== Supplied records ==

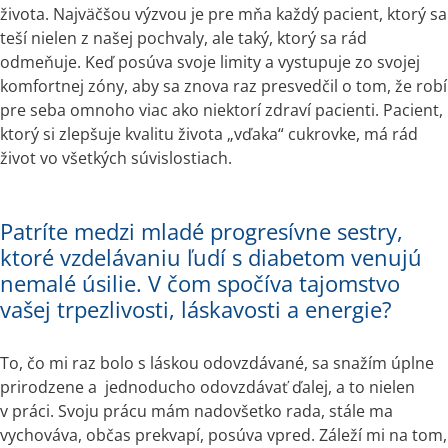
života. Najväčšou výzvou je pre mňa každý pacient, ktorý sa 
teší nielen z našej pochvaly, ale taký, ktorý sa rád 
odmeňuje. Keď posúva svoje limity a vystupuje zo svojej 
komfortnej zóny, aby sa znova raz presvedčil o tom, že robí 
pre seba omnoho viac ako niektorí zdraví pacienti. Pacient, 
ktorý si zlepšuje kvalitu života „vďaka“ cukrovke, má rád 
život vo všetkých súvislostiach.
Patríte medzi mladé progresívne sestry,
ktoré vzdelávaniu ľudí s diabetom venujú
nemalé úsilie. V čom spočíva tajomstvo
vašej trpezlivosti, láskavosti a energie?
To, čo mi raz bolo s láskou odovzdávané, sa snažím úplne 
prirodzene a  jednoducho odovzdávať ďalej, a to nielen 
v práci. Svoju prácu mám nadovšetko rada, stále ma 
vychováva, občas prekvapí, posúva vpred. Záleží mi na tom, 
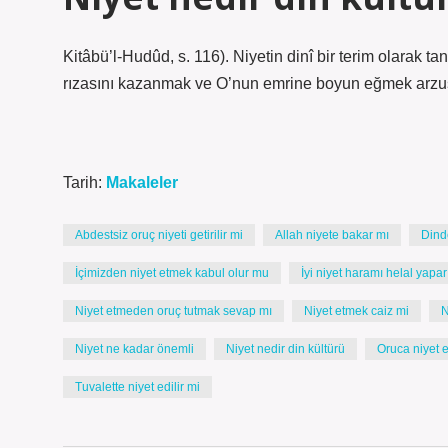
Kitâbü’l-Hudûd, s. 116). Niyetin dinî bir terim olarak t
rızasını kazanmak ve O’nun emrine boyun eğmek arzusu
Tarih:
Makaleler
Abdestsiz oruç niyeti getirilir mi
Allah niyete bakar mı
Dind
İçimizden niyet etmek kabul olur mu
İyi niyet haramı helal yapar
Niyet etmeden oruç tutmak sevap mı
Niyet etmek caiz mi
N
Niyet ne kadar önemli
Niyet nedir din kültürü
Oruca niyet e
Tuvalette niyet edilir mi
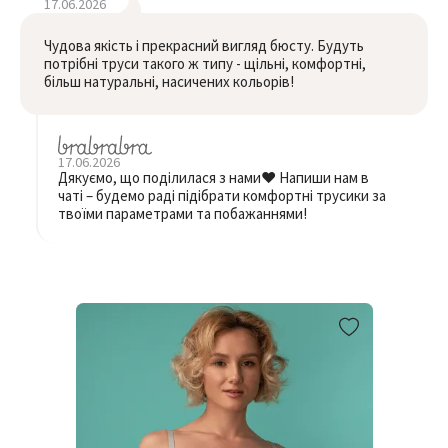
17.06.2026
Чудова якість і прекрасний вигляд бюсту. Будуть
потрібні труси такого ж типу - щільні, комфортні,
більш натуральні, насичених кольорів!
17.06.2026
Дякуємо, що поділилася з нами❤️ Напиши нам в
чаті – будемо раді підібрати комфортні трусики за
твоїми параметрами та побажаннями!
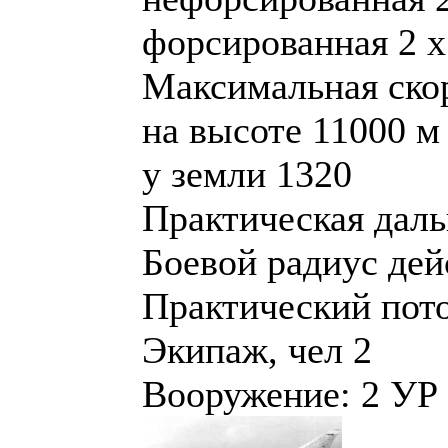
форсированная 2 х
Максимальная скор
на высоте 11000 м
у земли 1320
Практическая даль
Боевой радиус дей
Практический пото
Экипаж, чел 2
Вооружение: 2 УР 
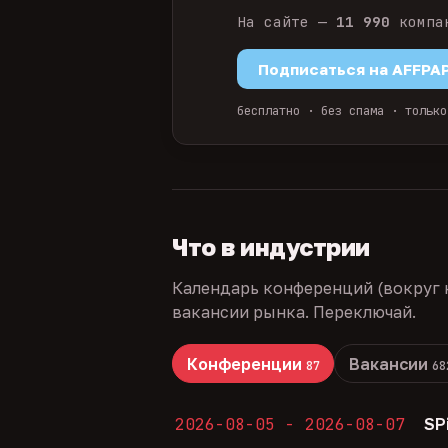
На сайте —
11 990
компа
Подписаться на AFFPA
бесплатно · без спама · только
Что в индустрии
Календарь конференций (вокруг 
вакансии рынка. Переключай.
Конференции
Вакансии
87
68
2026-08-05 - 2026-08-07
SP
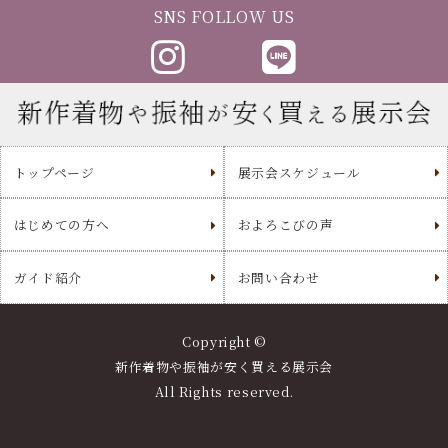
SNS FOLLOW US
トップページ
展示会スケジュール
はじめての方へ
およろこびの声
ガイド紹介
お問い合わせ
Copyright ©
新作着物や振袖が安く買える展示会
All Rights reserved.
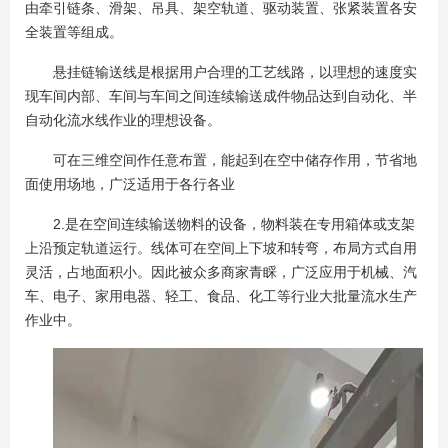
由牵引链条、滑架、吊具、架空轨道、驱动装置、张紧装置各安
全装置等组成。
悬挂链输送线是根据用户合理的工艺线路，以理想的速度实
现车间内部、车间与车间之间连续输送成件物品达到自动化、半
自动化流水线作业的理想设备。
可在三维空间作任意布置，能起到在空中储存作用，节省地
面使用场地，广泛适用于各行各业
2.是在空间连续输送物料的设备，物料装在专用箱体或支架
上沿预定轨道运行。线体可在空间上下坡和转弯，布局方式自用
灵活，占地面积小。因此被众多商家青睬，广泛应用于机械、汽
车、电子、家用电器、轻工、食品、化工等行业大批量流水生产
作业中。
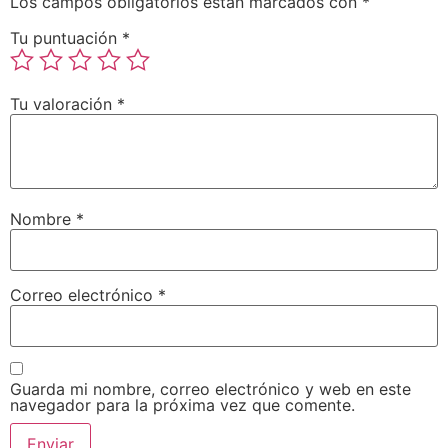
Los campos obligatorios están marcados con
*
Tu puntuación
*
Tu valoración
*
Nombre
*
Correo electrónico
*
Guarda mi nombre, correo electrónico y web en este
navegador para la próxima vez que comente.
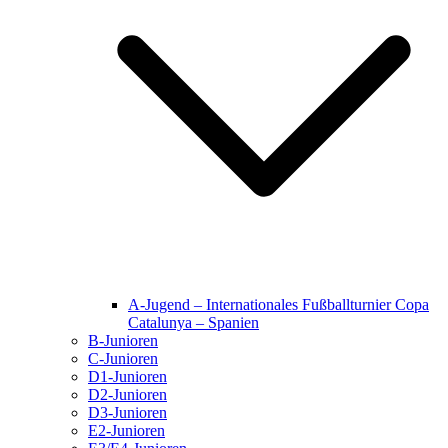
A-Jugend – Internationales Fußballturnier Copa
Catalunya – Spanien
B-Junioren
C-Junioren
D1-Junioren
D2-Junioren
D3-Junioren
E2-Junioren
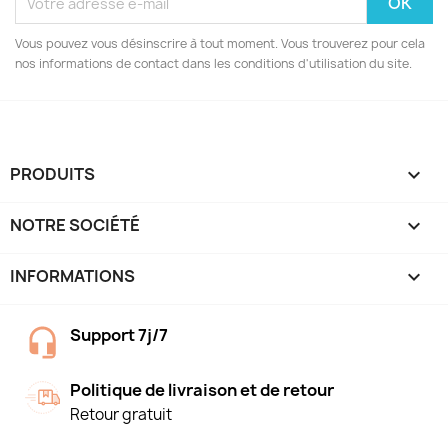
Vous pouvez vous désinscrire à tout moment. Vous trouverez pour cela
nos informations de contact dans les conditions d'utilisation du site.
PRODUITS

NOTRE SOCIÉTÉ

INFORMATIONS
keyboard_arrow_down
Support 7j/7
Politique de livraison et de retour
Retour gratuit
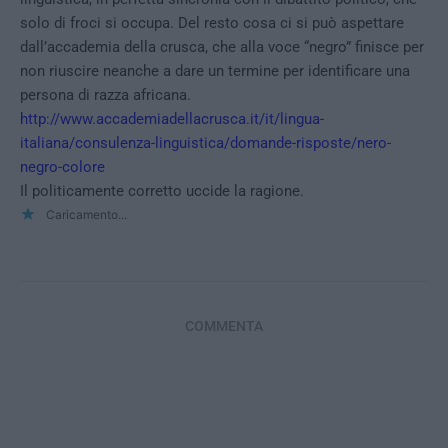
solo di froci si occupa. Del resto cosa ci si può aspettare
dall’accademia della crusca, che alla voce “negro” finisce per
non riuscire neanche a dare un termine per identificare una
persona di razza africana.
http://www.accademiadellacrusca.it/it/lingua-
italiana/consulenza-linguistica/domande-risposte/nero-
negro-colore
Il politicamente corretto uccide la ragione.
Caricamento...
COMMENTA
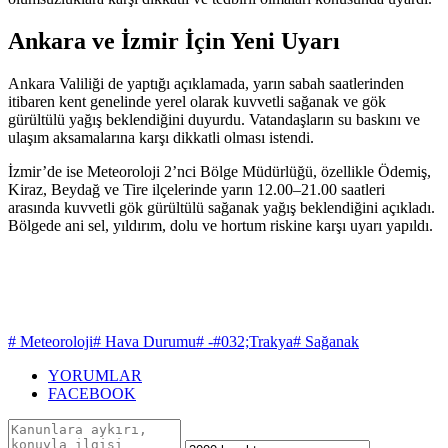
Ankara ve İzmir İçin Yeni Uyarı
Ankara Valiliği de yaptığı açıklamada, yarın sabah saatlerinden
itibaren kent genelinde yerel olarak kuvvetli sağanak ve gök
gürültülü yağış beklendiğini duyurdu. Vatandaşların su baskını ve
ulaşım aksamalarına karşı dikkatli olması istendi.
İzmir’de ise Meteoroloji 2’nci Bölge Müdürlüğü, özellikle Ödemiş,
Kiraz, Beydağ ve Tire ilçelerinde yarın 12.00–21.00 saatleri
arasında kuvvetli gök gürültülü sağanak yağış beklendiğini açıkladı.
Bölgede ani sel, yıldırım, dolu ve hortum riskine karşı uyarı yapıldı.
# Meteoroloji
# Hava Durumu
# -#032;Trakya
# Sağanak
YORUMLAR
FACEBOOK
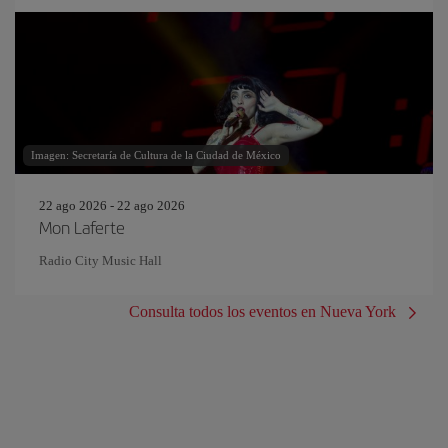
Imagen: Secretaría de Cultura de la Ciudad de México
22 ago 2026 - 22 ago 2026
Mon Laferte
Radio City Music Hall
Consulta todos los eventos en Nueva York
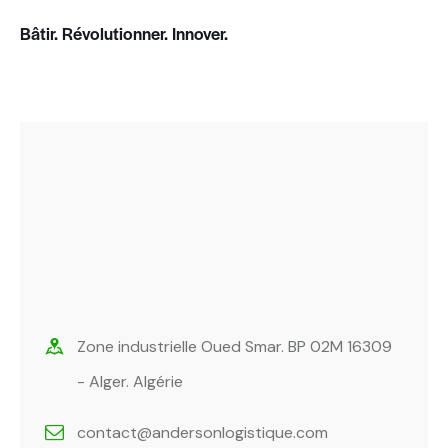
Bâtir. Révolutionner. Innover.
Zone industrielle Oued Smar. BP 02M 16309
- Alger. Algérie
contact@andersonlogistique.com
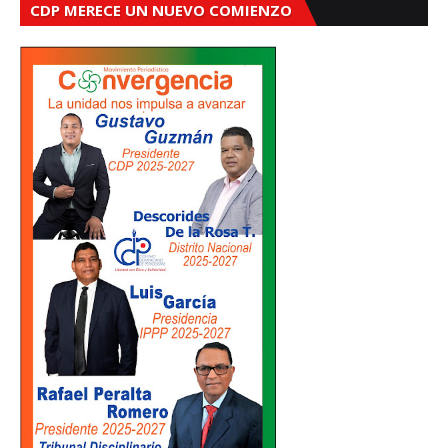
CDP MERECE UN NUEVO COMIENZO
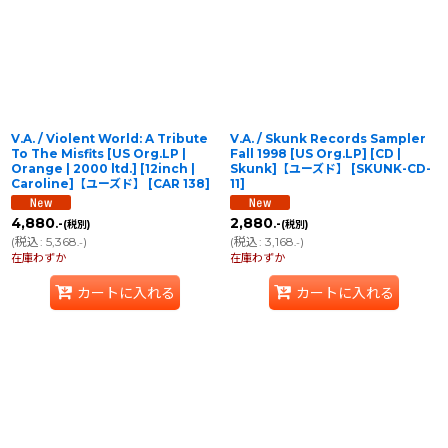
並び順
:
絞り込む
V.A. / Violent World: A Tribute
V.A. / Skunk Records Sampler
To The Misfits [US Org.LP |
Fall 1998 [US Org.LP] [CD |
Orange | 2000 ltd.] [12inch |
Skunk]【ユーズド】
[
SKUNK-CD-
Caroline]【ユーズド】
[
CAR 138
]
11
]
4,880
2,880
.-
.-
(税別)
(税別)
(
税込
:
5,368
)
(
税込
:
3,168
)
.-
.-
在庫わずか
在庫わずか
カートに入れる
カートに入れる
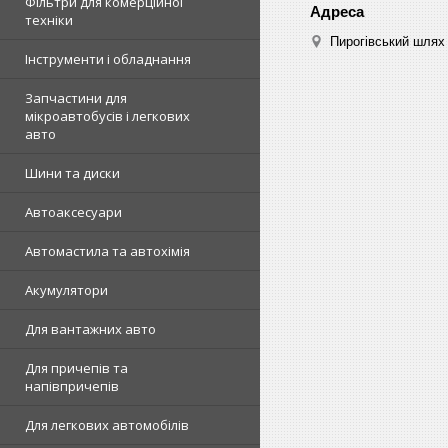
Фільтри для комерційної
техніки
Пирогівський шлях 
Інструменти і обладнання
Запчастини для
мікроавтобусів і легкових
авто
Шини та диски
Автоаксесуари
Автомастила та автохімія
Акумулятори
Для вантажних авто
Для причепів та
напівпричепів
Для легкових автомобілів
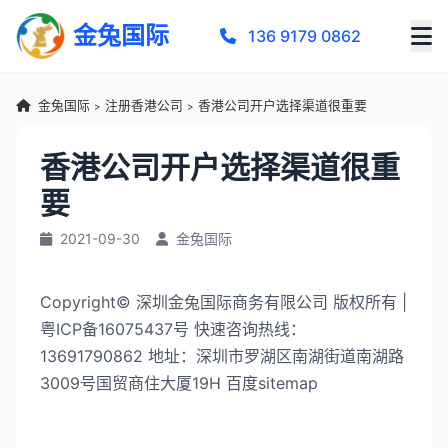
金兔国际
136 9179 0862
金兔国际
注册香港公司
香港公司开户选择渠道很重要
>
>
香港公司开户选择渠道很重
要
2021-09-30
金兔国际
Copyright© 深圳金兔国际商务有限公司 版权所有 |
粤ICP备16075437号 快速咨询热线：
13691790862 地址：深圳市罗湖区南湖街道南湖路
3009号国贸商住大厦19H 百度sitemap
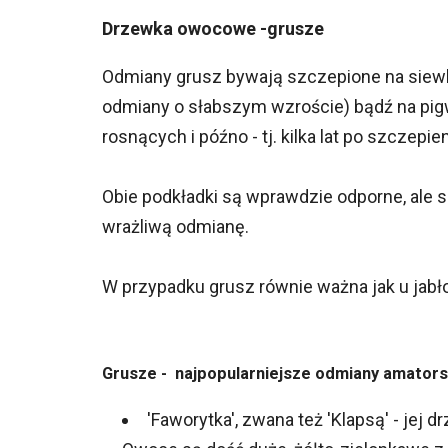
Drzewka owocowe -grusze
Odmiany grusz bywają szczepione na siewka
odmiany o słabszym wzroście) bądź na pigwa
rosnących i późno - tj. kilka lat po szczep
Obie podkładki są wprawdzie odporne, ale 
wrażliwą odmianę.
W przypadku grusz równie ważna jak u jabło
Grusze - najpopularniejsze odmiany amators
'Faworytka', zwana też 'Klapsą' - jej d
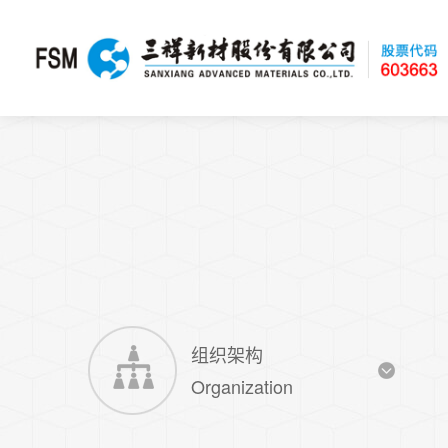
组织架构
Organization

===

» **Brief**:
Write out the text read from all the entries again, changing every "Organization" to "Structure" and leaving everything else as it is. Leave out the pictures.

» **The completed task**:
života. Najväčšou výzvou je pre mňa každý pacient, ktorý sa 
teší nielen z našej pochvaly, ale taký, ktorý sa rád 
odmeňuje. Keď posúva svoje limity a vystupuje zo svojej 
komfortnej zóny, aby sa znova raz presvedčil o tom, že robí 
pre seba omnoho viac ako niektorí zdraví pacienti. Pacient, 
ktorý si zlepšuje kvalitu života „vďaka“ cukrovke, má rád 
život vo všetkých súvislostiach.
Patríte medzi mladé progresívne sestry,
ktoré vzdelávaniu ľudí s diabetom venujú
nemalé úsilie. V čom spočíva tajomstvo
vašej trpezlivosti, láskavosti a energie?
To, čo mi raz bolo s láskou odovzdávané, sa snažím úplne 
prirodzene a  jednoducho odovzdávať ďalej, a to nielen 
v práci. Svoju prácu mám nadovšetko rada, stále ma 
vychováva, občas prekvapí, posúva vpred. Záleží mi na tom, 
Kitâbü’l-Hudûd, s. 116). Niyetin dinî bir terim olarak t
rızasını kazanmak ve O’nun emrine boyun eğmek arzusu
Tarih:
Makaleler
Abdestsiz oruç niyeti getirilir mi
Allah niyete bakar mı
Dind
İçimizden niyet etmek kabul olur mu
İyi niyet haramı helal yapar
Niyet etmeden oruç tutmak sevap mı
Niyet etmek caiz mi
N
Niyet ne kadar önemli
Niyet nedir din kültürü
Oruca niyet e
Tuvalette niyet edilir mi
17.06.2026
Чудова якість і прекрасний вигляд бюсту. Будуть
потрібні труси такого ж типу - щільні, комфортні,
більш натуральні, насичених кольорів!
17.06.2026
Дякуємо, що поділилася з нами❤️ Напиши нам в
чаті – будемо раді підібрати комфортні трусики за
твоїми параметрами та побажаннями!
форсированная 2 х
Максимальная скор
на высоте 11000 м
у земли 1320
Практическая даль
Боевой радиус дей
Практический пото
Экипаж, чел 2
Вооружение: 2 УР 
На сайте —
11 990
компа
Подписаться на AFFPA
бесплатно · без спама · только
Что в индустрии
Календарь конференций (вокруг 
вакансии рынка. Переключай.
Конференции
Вакансии
87
68
2026-08-05 - 2026-08-07
SP
SNS FOLLOW US
トップページ
展示会スケジュール
はじめての方へ
およろこびの声
ガイド紹介
お問い合わせ
Copyright ©
新作着物や振袖が安く買える展示会
All Rights reserved.
由牵引链条、滑架、吊具、架空轨道、驱动装置、张紧装置各安
全装置等组成。
悬挂链输送线是根据用户合理的工艺线路，以理想的速度实
现车间内部、车间与车间之间连续输送成件物品达到自动化、半
自动化流水线作业的理想设备。
可在三维空间作任意布置，能起到在空中储存作用，节省地
面使用场地，广泛适用于各行各业
2.是在空间连续输送物料的设备，物料装在专用箱体或支架
上沿预定轨道运行。线体可在空间上下坡和转弯，布局方式自用
灵活，占地面积小。因此被众多商家青睬，广泛应用于机械、汽
车、电子、家用电器、轻工、食品、化工等行业大批量流水生产
作业中。
Los campos obligatorios están marcados con
*
Tu puntuación
*
Tu valoración
*
Nombre
*
Correo electrónico
*
Guarda mi nombre, correo electrónico y web en este
navegador para la próxima vez que comente.
A-Jugend – Internationales Fußballturnier Copa
Catalunya – Spanien
B-Junioren
C-Junioren
D1-Junioren
D2-Junioren
D3-Junioren
E2-Junioren
Vous pouvez vous désinscrire à tout moment. Vous trouverez pour cela
nos informations de contact dans les conditions d'utilisation du site.
PRODUITS

NOTRE SOCIÉTÉ

INFORMATIONS
keyboard_arrow_down
Support 7j/7
Politique de livraison et de retour
Retour gratuit
solo di froci si occupa. Del resto cosa ci si può aspettare
dall’accademia della crusca, che alla voce “negro” finisce per
non riuscire neanche a dare un termine per identificare una
persona di razza africana.
http://www.accademiadellacrusca.it/it/lingua-
italiana/consulenza-linguistica/domande-risposte/nero-
negro-colore
Il politicamente corretto uccide la ragione.
Caricamento...
COMMENTA
Ankara ve İzmir İçin Yeni Uyarı
Ankara Valiliği de yaptığı açıklamada, yarın sabah saatlerinden
itibaren kent genelinde yerel olarak kuvvetli sağanak ve gök
gürültülü yağış beklendiğini duyurdu. Vatandaşların su baskını ve
ulaşım aksamalarına karşı dikkatli olması istendi.
İzmir’de ise Meteoroloji 2’nci Bölge Müdürlüğü, özellikle Ödemiş,
Kiraz, Beydağ ve Tire ilçelerinde yarın 12.00–21.00 saatleri
arasında kuvvetli gök gürültülü sağanak yağış beklendiğini açıkladı.
Bölgede ani sel, yıldırım, dolu ve hortum riskine karşı uyarı yapıldı.
# Meteoroloji
# Hava Durumu
# -#032;Trakya
# Sağanak
YORUMLAR
FACEBOOK
Imagen: Secretaría de Cultura de la Ciudad de México
22 ago 2026 - 22 ago 2026
Mon Laferte
Radio City Music Hall
Consulta todos los eventos en Nueva York
Bâtir. Révolutionner. Innover.
Zone industrielle Oued Smar. BP 02M 16309
- Alger. Algérie
contact@andersonlogistique.com
CDP MERECE UN NUEVO COMIENZO
並び順
:
絞り込む
V.A. / Violent World: A Tribute
V.A. / Skunk Records Sampler
To The Misfits [US Org.LP |
Fall 1998 [US Org.LP] [CD |
Orange | 2000 ltd.] [12inch |
Skunk]【ユーズド】
[
SKUNK-CD-
Caroline]【ユーズド】
[
CAR 138
]
11
]
4,880
2,880
.-
.-
(税別)
(税別)
(
税込
:
5,368
)
(
税込
:
3,168
)
.-
.-
在庫わずか
在庫わずか
カートに入れる
カートに入れる
Фільтри для комерційної
техніки
Пирогівський шлях 
Інструменти і обладнання
Запчастини для
мікроавтобусів і легкових
авто
Шини та диски
Автоаксесуари
Автомастила та автохімія
Акумулятори
Для вантажних авто
Для причепів та
напівпричепів
Для легкових автомобілів
金兔国际
136 9179 0862
金兔国际
注册香港公司
香港公司开户选择渠道很重要
>
>
香港公司开户选择渠道很重
要
2021-09-30
金兔国际
Copyright© 深圳金兔国际商务有限公司 版权所有 |
粤ICP备16075437号 快速咨询热线：
13691790862 地址：深圳市罗湖区南湖街道南湖路
3009号国贸商住大厦19H 百度sitemap
Drzewka owocowe -grusze
Odmiany grusz bywają szczepione na siewka
odmiany o słabszym wzroście) bądź na pigwa
rosnących i późno - tj. kilka lat po szczep
Obie podkładki są wprawdzie odporne, ale 
wrażliwą odmianę.
W przypadku grusz równie ważna jak u jabło
Grusze - najpopularniejsze odmiany amators
'Faworytka', zwana też 'Klapsą' - jej d
组织架构
Structure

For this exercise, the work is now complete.